Directions.
- Get the template for this assignment (or use your own). Here’s how to do it:
- Go to www.overleaf.com, and make sure you are logged in.
- In a new window, go here: https://www.overleaf.com/read/jbzypwgftrgx#35214d
- Click on the menu icon in the upper-left and select “Copy Project”.
- Enter a name and click “Copy”.
- When this completes you will be back in your own workspace (instead of mine).
- Use $\LaTeX$ to type up your proofs of the Propositions to Prove listed below. Make sure to use complete sentences and appropriate punctuation. Also, make sure to edit for typos.
- Click on the “Download PDF” button (to the right of the “Recompile” button). Save the file somewhere you can easily find it. Submit the pdf in Canvas.

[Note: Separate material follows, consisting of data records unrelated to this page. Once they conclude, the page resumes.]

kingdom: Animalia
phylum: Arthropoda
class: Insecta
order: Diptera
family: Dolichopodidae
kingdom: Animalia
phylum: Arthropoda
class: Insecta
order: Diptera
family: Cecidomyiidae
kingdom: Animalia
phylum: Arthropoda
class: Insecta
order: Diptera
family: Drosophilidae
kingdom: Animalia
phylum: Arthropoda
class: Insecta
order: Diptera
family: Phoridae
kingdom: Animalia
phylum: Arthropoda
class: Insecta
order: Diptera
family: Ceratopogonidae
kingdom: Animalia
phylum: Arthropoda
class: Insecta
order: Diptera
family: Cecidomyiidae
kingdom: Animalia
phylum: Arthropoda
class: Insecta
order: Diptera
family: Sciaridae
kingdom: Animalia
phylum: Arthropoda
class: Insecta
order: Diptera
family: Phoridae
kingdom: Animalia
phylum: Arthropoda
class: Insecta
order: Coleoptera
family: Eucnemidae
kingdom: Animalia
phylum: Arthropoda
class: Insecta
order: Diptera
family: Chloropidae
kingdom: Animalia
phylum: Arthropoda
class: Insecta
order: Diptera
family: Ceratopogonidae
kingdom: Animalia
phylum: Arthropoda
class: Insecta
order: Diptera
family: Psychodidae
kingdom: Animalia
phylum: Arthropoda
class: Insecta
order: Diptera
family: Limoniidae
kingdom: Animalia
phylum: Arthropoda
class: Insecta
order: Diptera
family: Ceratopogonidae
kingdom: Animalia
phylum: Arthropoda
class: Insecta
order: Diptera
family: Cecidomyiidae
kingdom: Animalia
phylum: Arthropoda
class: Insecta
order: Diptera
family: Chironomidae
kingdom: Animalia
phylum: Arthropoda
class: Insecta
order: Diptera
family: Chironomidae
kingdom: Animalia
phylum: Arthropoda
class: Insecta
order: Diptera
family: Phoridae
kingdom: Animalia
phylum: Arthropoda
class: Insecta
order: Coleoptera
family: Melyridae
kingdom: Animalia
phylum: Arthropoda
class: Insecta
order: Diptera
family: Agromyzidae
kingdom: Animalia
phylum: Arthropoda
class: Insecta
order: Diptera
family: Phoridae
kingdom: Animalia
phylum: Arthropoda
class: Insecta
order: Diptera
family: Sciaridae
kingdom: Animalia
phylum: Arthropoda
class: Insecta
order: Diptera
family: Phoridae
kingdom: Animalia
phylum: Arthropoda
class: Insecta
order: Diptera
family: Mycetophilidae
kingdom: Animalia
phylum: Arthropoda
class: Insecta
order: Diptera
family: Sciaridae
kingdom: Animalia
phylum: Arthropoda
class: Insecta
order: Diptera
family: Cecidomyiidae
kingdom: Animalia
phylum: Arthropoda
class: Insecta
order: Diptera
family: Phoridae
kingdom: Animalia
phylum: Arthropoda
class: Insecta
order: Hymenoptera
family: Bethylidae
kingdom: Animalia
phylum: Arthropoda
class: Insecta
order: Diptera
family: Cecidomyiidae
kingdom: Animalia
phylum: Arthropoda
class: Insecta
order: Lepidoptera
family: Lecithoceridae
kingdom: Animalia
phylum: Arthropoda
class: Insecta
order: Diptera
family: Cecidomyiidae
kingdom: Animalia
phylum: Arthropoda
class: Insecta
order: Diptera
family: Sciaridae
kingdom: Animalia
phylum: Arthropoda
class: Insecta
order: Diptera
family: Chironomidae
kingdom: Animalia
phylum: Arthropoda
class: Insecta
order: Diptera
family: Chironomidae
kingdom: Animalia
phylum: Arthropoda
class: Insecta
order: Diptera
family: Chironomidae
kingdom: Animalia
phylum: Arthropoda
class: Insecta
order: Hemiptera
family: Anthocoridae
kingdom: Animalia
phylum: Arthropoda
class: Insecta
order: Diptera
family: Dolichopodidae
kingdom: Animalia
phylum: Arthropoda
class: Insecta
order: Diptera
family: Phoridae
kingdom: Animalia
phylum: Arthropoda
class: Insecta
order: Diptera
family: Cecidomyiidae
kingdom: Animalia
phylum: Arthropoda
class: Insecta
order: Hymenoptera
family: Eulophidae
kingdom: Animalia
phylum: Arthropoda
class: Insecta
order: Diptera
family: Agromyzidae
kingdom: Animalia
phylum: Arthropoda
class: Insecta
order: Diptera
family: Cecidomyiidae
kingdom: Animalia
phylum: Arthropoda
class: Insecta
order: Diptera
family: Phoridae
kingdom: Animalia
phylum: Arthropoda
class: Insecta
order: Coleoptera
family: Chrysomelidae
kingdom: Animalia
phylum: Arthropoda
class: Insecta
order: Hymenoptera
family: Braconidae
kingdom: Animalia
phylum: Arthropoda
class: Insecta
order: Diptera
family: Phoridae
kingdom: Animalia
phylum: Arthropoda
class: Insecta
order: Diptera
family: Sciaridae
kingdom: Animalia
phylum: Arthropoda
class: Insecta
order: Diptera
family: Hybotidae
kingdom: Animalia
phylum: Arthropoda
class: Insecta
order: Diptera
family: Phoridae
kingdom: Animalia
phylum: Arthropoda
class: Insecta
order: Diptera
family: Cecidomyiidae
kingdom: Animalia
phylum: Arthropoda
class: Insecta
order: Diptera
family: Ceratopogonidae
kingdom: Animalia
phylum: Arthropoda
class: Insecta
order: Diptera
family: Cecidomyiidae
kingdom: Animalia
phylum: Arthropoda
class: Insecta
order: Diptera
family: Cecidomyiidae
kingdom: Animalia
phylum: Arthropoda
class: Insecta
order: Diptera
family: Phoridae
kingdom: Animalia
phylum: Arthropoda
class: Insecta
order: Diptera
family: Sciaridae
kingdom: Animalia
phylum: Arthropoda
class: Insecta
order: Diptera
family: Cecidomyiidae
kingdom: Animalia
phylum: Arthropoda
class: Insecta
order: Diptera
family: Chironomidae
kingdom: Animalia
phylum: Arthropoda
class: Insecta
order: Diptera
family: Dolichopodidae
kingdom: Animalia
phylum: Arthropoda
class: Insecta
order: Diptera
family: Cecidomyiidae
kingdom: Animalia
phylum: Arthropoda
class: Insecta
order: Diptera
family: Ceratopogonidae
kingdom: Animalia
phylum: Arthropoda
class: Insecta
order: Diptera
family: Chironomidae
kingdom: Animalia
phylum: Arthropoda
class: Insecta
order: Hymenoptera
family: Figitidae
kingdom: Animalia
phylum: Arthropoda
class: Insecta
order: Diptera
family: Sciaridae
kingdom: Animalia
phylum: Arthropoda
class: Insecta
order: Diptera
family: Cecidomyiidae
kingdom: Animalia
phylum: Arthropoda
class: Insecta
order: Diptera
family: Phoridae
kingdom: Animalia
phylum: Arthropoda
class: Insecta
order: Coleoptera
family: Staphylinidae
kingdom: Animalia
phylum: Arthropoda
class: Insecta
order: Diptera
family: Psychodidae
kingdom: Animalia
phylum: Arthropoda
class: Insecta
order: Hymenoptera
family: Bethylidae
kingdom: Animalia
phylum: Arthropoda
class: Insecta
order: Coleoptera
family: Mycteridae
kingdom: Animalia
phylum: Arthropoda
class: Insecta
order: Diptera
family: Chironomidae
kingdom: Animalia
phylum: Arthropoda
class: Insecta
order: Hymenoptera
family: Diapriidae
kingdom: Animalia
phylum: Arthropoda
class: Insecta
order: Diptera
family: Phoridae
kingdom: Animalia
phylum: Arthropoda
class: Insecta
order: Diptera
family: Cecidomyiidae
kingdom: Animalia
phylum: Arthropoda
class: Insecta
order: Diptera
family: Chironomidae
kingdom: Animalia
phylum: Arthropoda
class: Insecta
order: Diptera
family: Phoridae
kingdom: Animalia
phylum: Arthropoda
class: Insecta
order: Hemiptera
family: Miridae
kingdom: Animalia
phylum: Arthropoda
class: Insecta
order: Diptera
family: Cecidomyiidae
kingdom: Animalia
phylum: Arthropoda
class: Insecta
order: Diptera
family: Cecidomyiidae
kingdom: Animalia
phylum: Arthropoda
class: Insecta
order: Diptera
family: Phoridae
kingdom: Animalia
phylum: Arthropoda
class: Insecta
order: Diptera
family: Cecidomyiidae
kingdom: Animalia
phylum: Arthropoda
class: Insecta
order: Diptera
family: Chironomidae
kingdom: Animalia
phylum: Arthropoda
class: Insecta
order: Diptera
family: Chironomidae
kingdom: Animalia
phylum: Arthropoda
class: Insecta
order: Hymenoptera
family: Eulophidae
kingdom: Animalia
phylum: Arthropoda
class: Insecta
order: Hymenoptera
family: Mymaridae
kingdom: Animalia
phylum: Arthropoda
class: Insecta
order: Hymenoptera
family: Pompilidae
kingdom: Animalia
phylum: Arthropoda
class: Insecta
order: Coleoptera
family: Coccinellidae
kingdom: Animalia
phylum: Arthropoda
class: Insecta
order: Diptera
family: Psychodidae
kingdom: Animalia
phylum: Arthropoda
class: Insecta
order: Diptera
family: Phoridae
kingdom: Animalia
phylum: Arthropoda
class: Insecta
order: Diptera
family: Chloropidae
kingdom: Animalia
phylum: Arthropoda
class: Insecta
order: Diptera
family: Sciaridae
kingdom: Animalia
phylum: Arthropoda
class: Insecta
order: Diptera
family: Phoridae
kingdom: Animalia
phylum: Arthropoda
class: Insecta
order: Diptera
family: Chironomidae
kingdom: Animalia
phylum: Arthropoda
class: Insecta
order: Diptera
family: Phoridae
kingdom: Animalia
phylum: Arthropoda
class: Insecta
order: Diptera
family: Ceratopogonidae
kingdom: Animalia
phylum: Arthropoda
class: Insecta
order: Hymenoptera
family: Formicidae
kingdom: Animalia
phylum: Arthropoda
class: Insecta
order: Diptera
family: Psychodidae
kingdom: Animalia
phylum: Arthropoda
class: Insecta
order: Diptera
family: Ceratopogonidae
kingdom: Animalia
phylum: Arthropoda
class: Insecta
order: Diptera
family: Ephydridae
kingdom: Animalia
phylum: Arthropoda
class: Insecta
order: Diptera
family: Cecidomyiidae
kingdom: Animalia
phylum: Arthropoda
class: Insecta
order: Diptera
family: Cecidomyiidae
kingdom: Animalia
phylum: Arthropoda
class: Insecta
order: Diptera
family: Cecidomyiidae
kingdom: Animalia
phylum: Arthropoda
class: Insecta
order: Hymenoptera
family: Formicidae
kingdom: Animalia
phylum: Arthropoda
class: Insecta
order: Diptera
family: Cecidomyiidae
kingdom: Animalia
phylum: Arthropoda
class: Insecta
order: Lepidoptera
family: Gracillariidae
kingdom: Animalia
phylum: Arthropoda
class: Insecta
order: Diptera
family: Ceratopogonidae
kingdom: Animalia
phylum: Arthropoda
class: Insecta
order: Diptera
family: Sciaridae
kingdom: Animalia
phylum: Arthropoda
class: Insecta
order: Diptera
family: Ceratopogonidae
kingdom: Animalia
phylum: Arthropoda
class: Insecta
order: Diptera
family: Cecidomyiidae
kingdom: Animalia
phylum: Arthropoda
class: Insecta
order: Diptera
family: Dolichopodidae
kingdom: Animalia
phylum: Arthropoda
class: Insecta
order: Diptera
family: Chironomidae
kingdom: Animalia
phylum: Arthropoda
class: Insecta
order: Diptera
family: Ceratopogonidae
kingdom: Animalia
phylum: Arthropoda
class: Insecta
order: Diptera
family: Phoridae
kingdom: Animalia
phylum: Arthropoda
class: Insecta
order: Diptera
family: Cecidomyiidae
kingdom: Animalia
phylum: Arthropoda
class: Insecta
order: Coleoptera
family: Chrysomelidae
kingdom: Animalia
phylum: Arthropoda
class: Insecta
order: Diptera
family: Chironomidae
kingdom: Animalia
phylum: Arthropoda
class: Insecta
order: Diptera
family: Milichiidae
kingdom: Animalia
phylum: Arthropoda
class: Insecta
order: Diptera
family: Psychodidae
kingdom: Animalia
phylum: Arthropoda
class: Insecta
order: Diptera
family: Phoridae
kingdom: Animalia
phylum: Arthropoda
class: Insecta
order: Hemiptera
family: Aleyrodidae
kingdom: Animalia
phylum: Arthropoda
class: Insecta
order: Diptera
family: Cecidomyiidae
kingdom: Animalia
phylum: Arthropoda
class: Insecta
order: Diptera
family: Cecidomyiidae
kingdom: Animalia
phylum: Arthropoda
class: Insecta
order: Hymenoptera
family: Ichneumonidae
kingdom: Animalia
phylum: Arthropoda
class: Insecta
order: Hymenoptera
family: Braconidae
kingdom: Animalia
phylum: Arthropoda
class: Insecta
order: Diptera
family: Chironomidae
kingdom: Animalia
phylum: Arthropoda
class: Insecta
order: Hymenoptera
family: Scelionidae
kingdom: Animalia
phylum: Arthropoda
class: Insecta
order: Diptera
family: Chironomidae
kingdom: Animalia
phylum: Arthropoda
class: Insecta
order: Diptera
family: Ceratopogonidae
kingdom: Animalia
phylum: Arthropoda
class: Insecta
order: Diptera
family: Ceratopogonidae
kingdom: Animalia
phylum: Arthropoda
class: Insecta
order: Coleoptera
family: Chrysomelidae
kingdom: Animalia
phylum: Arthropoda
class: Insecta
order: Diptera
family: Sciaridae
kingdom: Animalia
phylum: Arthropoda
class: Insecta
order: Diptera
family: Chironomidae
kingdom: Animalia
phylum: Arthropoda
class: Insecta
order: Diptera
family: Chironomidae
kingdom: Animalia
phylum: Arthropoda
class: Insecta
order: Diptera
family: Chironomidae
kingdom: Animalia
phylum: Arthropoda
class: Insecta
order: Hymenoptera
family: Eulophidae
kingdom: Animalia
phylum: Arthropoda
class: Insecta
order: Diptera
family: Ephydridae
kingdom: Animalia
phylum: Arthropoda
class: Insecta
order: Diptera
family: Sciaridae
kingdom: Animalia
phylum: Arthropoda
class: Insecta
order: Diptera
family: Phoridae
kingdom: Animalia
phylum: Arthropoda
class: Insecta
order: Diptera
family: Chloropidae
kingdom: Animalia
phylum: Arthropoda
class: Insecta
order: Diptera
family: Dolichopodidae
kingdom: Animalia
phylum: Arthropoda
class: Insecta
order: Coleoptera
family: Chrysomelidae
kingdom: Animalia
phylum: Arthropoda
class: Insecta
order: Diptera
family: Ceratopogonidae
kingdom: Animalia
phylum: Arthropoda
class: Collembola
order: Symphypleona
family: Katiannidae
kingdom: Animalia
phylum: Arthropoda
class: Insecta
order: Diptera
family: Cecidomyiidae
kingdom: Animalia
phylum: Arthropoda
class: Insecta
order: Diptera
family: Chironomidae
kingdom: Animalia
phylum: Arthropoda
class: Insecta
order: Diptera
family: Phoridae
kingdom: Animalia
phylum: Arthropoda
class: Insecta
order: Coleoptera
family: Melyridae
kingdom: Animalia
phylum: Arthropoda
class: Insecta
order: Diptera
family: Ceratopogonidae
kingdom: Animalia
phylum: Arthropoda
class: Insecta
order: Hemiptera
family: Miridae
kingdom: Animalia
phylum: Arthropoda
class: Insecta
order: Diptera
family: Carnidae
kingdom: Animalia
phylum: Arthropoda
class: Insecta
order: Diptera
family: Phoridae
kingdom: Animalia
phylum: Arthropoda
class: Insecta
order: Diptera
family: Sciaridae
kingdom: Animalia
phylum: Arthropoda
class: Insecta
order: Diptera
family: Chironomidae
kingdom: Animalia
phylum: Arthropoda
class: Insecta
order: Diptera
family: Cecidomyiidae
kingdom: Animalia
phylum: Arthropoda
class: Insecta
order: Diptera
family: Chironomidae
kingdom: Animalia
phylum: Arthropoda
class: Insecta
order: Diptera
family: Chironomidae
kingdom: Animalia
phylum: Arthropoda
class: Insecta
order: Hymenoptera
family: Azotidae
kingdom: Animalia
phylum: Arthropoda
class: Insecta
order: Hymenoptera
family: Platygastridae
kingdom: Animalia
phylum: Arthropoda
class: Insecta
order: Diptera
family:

- Let me know if you have any questions!
Remember, if you have trouble finding the command for a math symbol you want to use, try googling it, email me, or try looking in this Short Math Guide for $\LaTeX{}$.
Propositions to Prove.
- Prove that if $G$ is a group, then $Z(G)$ is a subgroup of $G$.
- Notes. See Theorem 3.23. I’m only asking you to prove that $Z(G)$ is a subgroup; you don’t need to prove that it’s abelian like was asked in Theorem 3.23.